County prosecutors faced statute-of-limitation requirements when they charged David the following year.
The jury could only consider assaults that occurred between September 1993 and January 1997, even though doctors thought she had been beaten for years, even decades.
Hershman tried unsuccessfully to have a jury called from another part of the state because of the extraordinary amount of publicity the case had received.
In both trials, he argued that David was innocent. He said Linda David suffered from a neurological disorder and caused her own injuries by falling repeatedly.
Some jurors in the first trial believed him; others thought she had been abused, but didn't think the state proved it beyond a reasonable doubt. They deliberated for three days, and were split 7-5 in favor of acquittal when the judge declared a mistrial. They did convict him of being an alien in possession of a firearm.
The seven-man, five-woman jury in this trial took just over a day to reach a verdict.
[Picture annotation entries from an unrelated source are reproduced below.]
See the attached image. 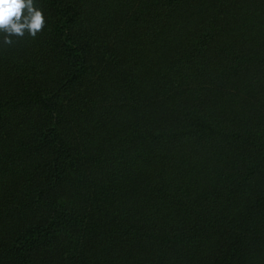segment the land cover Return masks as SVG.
<instances>
[{"label": "trees", "instance_id": "obj_1", "mask_svg": "<svg viewBox=\"0 0 264 264\" xmlns=\"http://www.w3.org/2000/svg\"><path fill=\"white\" fill-rule=\"evenodd\" d=\"M34 6L0 43V264H264V0Z\"/></svg>", "mask_w": 264, "mask_h": 264}, {"label": "clouds", "instance_id": "obj_2", "mask_svg": "<svg viewBox=\"0 0 264 264\" xmlns=\"http://www.w3.org/2000/svg\"><path fill=\"white\" fill-rule=\"evenodd\" d=\"M45 25L42 11L34 0H0V43L11 45L13 37H35Z\"/></svg>", "mask_w": 264, "mask_h": 264}]
</instances>
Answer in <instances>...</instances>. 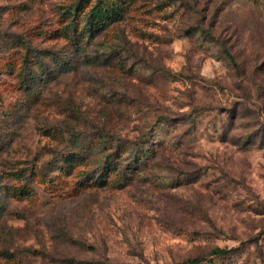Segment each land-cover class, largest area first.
I'll return each mask as SVG.
<instances>
[{
	"label": "rangeland",
	"instance_id": "obj_1",
	"mask_svg": "<svg viewBox=\"0 0 264 264\" xmlns=\"http://www.w3.org/2000/svg\"><path fill=\"white\" fill-rule=\"evenodd\" d=\"M194 257L264 264V0H0V264Z\"/></svg>",
	"mask_w": 264,
	"mask_h": 264
},
{
	"label": "trees",
	"instance_id": "obj_2",
	"mask_svg": "<svg viewBox=\"0 0 264 264\" xmlns=\"http://www.w3.org/2000/svg\"><path fill=\"white\" fill-rule=\"evenodd\" d=\"M91 22L89 21H86V25H85V29L82 30L81 29V32L80 33H84L85 30H92V26L89 25ZM228 252V249H225V248H221V247H215L211 250V254L213 255H217V256H220V255H224ZM201 259L199 257H194V258H189L185 261H182V262H178V263H175V264H197L199 263Z\"/></svg>",
	"mask_w": 264,
	"mask_h": 264
}]
</instances>
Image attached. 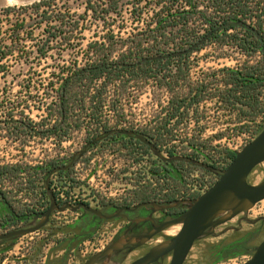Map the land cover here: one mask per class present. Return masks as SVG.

"We weren't absolutely all together on Friday," the first day of deliberations, said Bill Quinlan, a 39-year-old juror from Everett. But after having the weekend to mull it over, he said, many jurors felt more resolved.
He said Linda David could well have some sort of neurological disorder. Nevertheless, he said, "there was no way all those injuries could have happened from falling on a sailboat."
But Quinlan said the "overwhelming circumstantial evidence" - including photographs of Linda David's face before and after she was taken from the boat - convinced him the stiffer penalty was appropriate.
Kathleen Webber and Mark Roe, the deputy prosecutors trying the case, emphasized this point - how Linda David looked and acted before she was on the boat, and how she was following her rescue - during this trial.
Even though people didn't see or hear Victor David beat his wife, they argued, one could clearly deduce it happened. Doctors said her injuries came from multiple beatings, and Victor David was the only person on the boat with her, prosecutors said.
Hershman called this an "excellent tactic," and pointed to it as one of the factors that could have made a difference between this trial and the last one. The fact that Linda David, who provided conflicting testimony during the last trial, didn't take the stand this time also could have made a difference, he said.
Prosecutors presented some new evidence this trial as well - bank receipts indicating Victor David had more than enough money to care for his wife. The receipts also suggested he left his wife alone on the boat for long stretches, prosecutors said, because they were drawn from banks in other parts of the region.
David already has served about a year and a half in jail, attorneys said.
Asked for comment as he was being led from the courtroom, David said there was "a credibility factor" in the case. He did not elaborate.